### ESTRATTO FORNITO

La Roma in analisi, tra storia, campo e società: le tappe salienti
L‘avvento di Spalletti, il caso Totti, la questione tifosi-Olimpico. Ma perché la Roma – intesa come società di calcio, stavolta – è sempre al centro delle querelle mediatiche? Perché è così difficile capire questo ambiente, le sue dinamiche e le sue contraddittorietà? Cerchiamo di gettare delle basi per una chiave di lettura organica, senza azzardare teorie universali ma individuando un quadro storiografico preciso e, per quanto possibile, esaustivo.
LA GESTIONE SENSI: DA SILVIO A FRANCO.
Qualcuno penserà: “quando cambia il proprietario ma non il leitmotiv”. La famiglia Sensi è da sempre legata a doppio filo con la storia dell’AS Roma. Facendo subito un passo indietro di 87 anni, arriviamo all’anno 1929. Silvio Sensi, nonno dello storico presidente Franco, costruisce nel quartiere Testaccio uno dei simboli della squadra capitolina, ovvero lo stadio. Denominato da subito “Campo Testaccio”, il centro era stato progettato sulla base di Goodison Park, casa dell’Everton di Liverpool. Ventimila posti e un campo in erba, cosa rarissima per l’epoca; una casa tutta nuova consegnata ai tifosi.

64 anni dopo, Franco diventa il ventesimo presidente della storia della Roma, prendendo le redini di Ciarrapico. L’obbiettivo era chiaro: riportare la Roma ai successi dell’epoca Viola. Compito arduo, vero, e forse le punte di rendimento toccate in quegli anni non saranno mai replicabili. Franco Sensi rimane comunque l’ultimo presidente “scudettato“; l’ultimo “romano e romanista”
I SENSI E LO SPETTRO DEL FALLIMENTO.
Se da un lato, quello sportivo, i Sensi sono stati simbolo di vittorie e di sogni, dall’altro lato, quello della gestione finanziaria e societaria, qualche perplessità l’hanno lasciata.
Veniamo al punto. Nel maggio del 1993, Franco Sensi ha fatto confluire nella Compagnia Italpetroli anche il suo pacchetto azionario della AS Roma, che aveva rilevato insieme al collega Pietro Mezzaroma. Nel novembre 1993 Pietro Mezzaroma vende il suo pacchetto azionario a Franco Sensi, che diventa unico proprietario e presidente. Nel maggio 2000 l’AS Roma entra in borsa; Compagnia Italpetroli continua a possedere (direttamente e indirettamente) il 67% delle azioni della Roma, il resto è in mano a piccoli azionisti.
Tutto sembra filare liscio. Arriva lo scudetto, buoni piazzamenti in classifica, partecipazione stabili alle coppe Europee. Ma nella primavera del 2004, Italpetroli ha circa 640 milioni di euro di debiti: Capitalia entra nel gruppo con una quota del 49% e sottoscrive un piano di risanamento che prevede la riduzione del passivo a 225 milioni entro il 31 dicembre 2005. Giunti alla data in questione, però, i debiti superavano ancora abbondantemente i 400 milioni di euro.

### VOCI FORNITE
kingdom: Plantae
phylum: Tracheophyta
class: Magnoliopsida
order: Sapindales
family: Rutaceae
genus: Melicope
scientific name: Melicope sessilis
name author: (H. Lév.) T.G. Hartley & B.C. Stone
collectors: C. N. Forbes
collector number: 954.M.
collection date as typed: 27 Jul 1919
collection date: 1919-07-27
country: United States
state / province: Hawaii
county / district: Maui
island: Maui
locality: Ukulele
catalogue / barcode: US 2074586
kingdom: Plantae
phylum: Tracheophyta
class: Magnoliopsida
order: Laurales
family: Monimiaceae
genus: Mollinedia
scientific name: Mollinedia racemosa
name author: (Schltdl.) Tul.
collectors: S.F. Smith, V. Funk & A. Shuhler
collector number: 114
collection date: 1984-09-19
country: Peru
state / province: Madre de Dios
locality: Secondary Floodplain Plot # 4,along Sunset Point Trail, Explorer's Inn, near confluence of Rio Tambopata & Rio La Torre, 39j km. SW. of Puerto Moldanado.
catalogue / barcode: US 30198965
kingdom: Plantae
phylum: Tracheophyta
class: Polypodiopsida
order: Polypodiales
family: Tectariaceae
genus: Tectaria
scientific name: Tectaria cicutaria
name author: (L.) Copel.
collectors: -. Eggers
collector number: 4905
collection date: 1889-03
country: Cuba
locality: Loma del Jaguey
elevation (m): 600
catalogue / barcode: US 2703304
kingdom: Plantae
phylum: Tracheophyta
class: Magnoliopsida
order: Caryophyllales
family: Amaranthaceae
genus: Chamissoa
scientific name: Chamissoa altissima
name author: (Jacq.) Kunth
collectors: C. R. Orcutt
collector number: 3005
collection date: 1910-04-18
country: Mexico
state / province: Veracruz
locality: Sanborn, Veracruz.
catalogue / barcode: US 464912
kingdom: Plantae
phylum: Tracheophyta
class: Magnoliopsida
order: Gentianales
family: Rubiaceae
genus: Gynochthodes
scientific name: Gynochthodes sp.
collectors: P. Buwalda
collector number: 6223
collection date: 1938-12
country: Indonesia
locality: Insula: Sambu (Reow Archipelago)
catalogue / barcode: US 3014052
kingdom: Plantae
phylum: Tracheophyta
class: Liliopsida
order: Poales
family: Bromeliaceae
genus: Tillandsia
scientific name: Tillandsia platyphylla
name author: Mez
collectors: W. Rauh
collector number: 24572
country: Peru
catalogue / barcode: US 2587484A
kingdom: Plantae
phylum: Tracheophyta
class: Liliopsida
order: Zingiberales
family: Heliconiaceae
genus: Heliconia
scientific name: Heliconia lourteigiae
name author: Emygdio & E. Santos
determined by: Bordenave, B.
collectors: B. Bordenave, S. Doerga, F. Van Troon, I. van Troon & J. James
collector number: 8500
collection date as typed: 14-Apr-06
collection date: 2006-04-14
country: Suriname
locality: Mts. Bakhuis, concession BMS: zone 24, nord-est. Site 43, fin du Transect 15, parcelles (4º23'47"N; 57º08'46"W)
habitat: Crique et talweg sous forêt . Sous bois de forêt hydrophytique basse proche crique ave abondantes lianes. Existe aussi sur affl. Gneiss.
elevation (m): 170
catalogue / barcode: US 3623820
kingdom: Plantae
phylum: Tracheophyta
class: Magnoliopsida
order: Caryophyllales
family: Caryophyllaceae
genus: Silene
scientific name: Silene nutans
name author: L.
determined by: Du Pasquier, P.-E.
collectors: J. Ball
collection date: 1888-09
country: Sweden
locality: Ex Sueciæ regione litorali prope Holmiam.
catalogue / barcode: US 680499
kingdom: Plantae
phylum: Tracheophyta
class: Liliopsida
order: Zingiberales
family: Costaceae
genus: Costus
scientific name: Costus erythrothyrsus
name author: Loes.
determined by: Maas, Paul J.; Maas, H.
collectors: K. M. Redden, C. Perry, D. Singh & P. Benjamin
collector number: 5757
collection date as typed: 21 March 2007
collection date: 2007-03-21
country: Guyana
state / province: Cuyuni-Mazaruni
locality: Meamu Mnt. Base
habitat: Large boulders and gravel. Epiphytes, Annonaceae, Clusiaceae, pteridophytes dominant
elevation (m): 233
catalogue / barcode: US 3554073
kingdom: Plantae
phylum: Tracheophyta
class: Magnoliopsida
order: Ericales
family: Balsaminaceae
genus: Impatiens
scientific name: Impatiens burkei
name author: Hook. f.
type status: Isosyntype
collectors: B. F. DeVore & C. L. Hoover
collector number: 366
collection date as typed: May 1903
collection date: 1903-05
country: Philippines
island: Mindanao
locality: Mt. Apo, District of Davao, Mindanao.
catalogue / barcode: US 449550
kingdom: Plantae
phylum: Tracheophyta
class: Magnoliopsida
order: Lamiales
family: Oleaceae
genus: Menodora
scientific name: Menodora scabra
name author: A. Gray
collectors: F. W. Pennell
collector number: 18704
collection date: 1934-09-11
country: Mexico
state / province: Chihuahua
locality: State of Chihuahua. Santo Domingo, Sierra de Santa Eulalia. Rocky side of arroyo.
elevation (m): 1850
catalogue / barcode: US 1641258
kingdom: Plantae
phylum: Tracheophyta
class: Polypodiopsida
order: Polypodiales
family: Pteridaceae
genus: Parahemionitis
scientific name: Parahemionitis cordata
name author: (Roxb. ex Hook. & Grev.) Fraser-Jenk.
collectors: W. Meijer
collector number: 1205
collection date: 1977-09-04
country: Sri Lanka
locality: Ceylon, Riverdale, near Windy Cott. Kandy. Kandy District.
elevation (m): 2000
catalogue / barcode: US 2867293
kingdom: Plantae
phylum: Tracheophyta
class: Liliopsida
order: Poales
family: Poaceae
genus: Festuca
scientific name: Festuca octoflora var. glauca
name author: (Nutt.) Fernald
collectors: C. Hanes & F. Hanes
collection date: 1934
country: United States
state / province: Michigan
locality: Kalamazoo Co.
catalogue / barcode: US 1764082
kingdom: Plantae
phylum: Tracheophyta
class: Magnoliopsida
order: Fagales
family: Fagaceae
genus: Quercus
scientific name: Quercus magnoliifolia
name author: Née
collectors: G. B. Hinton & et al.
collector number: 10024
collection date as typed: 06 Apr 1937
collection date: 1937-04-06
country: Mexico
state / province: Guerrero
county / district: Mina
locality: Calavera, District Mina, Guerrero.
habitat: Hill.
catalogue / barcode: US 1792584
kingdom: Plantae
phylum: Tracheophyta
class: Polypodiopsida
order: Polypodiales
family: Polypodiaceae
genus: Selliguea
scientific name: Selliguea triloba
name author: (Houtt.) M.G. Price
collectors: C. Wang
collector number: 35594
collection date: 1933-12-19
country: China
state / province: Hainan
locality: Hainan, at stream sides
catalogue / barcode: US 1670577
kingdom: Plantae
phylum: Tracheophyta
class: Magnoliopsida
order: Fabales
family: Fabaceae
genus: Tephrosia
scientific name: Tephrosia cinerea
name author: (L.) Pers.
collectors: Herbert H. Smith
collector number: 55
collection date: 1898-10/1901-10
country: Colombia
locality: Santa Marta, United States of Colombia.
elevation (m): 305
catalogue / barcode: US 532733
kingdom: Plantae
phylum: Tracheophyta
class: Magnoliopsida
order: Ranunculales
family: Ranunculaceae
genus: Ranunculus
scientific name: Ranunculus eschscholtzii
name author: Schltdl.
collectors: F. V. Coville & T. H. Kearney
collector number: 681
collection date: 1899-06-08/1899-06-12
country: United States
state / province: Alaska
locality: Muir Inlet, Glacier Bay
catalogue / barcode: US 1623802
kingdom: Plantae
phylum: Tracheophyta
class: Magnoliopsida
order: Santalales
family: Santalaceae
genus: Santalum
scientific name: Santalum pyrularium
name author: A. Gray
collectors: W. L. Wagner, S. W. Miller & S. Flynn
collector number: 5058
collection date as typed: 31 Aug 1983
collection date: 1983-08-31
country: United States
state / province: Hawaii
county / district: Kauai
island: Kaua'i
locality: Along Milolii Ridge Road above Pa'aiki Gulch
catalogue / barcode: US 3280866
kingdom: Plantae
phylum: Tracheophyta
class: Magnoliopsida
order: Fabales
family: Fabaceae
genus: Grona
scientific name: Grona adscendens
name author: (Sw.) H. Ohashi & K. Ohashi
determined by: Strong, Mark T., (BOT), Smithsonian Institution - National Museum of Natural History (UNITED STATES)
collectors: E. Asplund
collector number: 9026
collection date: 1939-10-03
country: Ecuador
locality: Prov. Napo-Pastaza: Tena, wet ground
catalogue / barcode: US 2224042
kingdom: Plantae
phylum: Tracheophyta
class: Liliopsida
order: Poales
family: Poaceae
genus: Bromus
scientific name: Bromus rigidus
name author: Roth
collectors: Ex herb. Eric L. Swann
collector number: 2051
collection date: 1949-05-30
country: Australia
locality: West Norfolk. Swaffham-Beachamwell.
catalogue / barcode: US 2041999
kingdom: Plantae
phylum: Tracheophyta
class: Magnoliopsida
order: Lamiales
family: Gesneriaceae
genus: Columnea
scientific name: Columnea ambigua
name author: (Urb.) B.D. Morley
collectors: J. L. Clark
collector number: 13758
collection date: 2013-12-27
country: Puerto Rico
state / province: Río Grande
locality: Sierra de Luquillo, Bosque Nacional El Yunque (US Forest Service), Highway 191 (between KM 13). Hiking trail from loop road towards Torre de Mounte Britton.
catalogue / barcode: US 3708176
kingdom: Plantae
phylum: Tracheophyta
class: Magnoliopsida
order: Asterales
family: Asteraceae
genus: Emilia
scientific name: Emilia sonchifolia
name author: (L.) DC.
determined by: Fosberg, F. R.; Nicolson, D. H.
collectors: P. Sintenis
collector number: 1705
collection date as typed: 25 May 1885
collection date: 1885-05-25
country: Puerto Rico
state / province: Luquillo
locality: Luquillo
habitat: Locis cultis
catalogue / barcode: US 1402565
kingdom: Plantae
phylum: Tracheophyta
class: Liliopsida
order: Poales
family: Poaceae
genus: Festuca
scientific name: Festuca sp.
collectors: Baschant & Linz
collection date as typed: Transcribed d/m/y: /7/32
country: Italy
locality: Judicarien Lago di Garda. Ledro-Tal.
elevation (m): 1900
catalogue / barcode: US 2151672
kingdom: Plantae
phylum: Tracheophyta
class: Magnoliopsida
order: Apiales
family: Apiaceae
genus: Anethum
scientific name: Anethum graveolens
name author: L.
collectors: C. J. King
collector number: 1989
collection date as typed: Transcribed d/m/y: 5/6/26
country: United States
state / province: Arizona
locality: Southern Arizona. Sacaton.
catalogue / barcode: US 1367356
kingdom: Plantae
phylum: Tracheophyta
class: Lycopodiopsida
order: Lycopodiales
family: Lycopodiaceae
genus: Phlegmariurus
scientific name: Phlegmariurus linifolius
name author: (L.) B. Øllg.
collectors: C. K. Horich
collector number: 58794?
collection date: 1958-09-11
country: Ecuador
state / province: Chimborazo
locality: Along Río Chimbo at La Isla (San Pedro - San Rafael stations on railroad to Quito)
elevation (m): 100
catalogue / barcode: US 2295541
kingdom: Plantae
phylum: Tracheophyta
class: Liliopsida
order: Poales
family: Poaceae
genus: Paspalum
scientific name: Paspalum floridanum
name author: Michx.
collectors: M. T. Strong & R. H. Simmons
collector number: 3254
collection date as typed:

### CONSEGNA 1
Su quale stadio si basava il progetto di Campo Testaccio, secondo l'estratto fornito?
### CONSEGNA 2
Traduci in inglese questa frase dell'estratto fornito: "Nel novembre 1993 Pietro Mezzaroma vende il suo pacchetto azionario a Franco Sensi, che diventa unico proprietario e presidente."

### RISPOSTA CORRETTA 1
Su Goodison Park, la casa dell'Everton di Liverpool.

### RISPOSTA CORRETTA 2
In November 1993 Pietro Mezzaroma sold his shareholding to Franco Sensi, who became sole owner and president.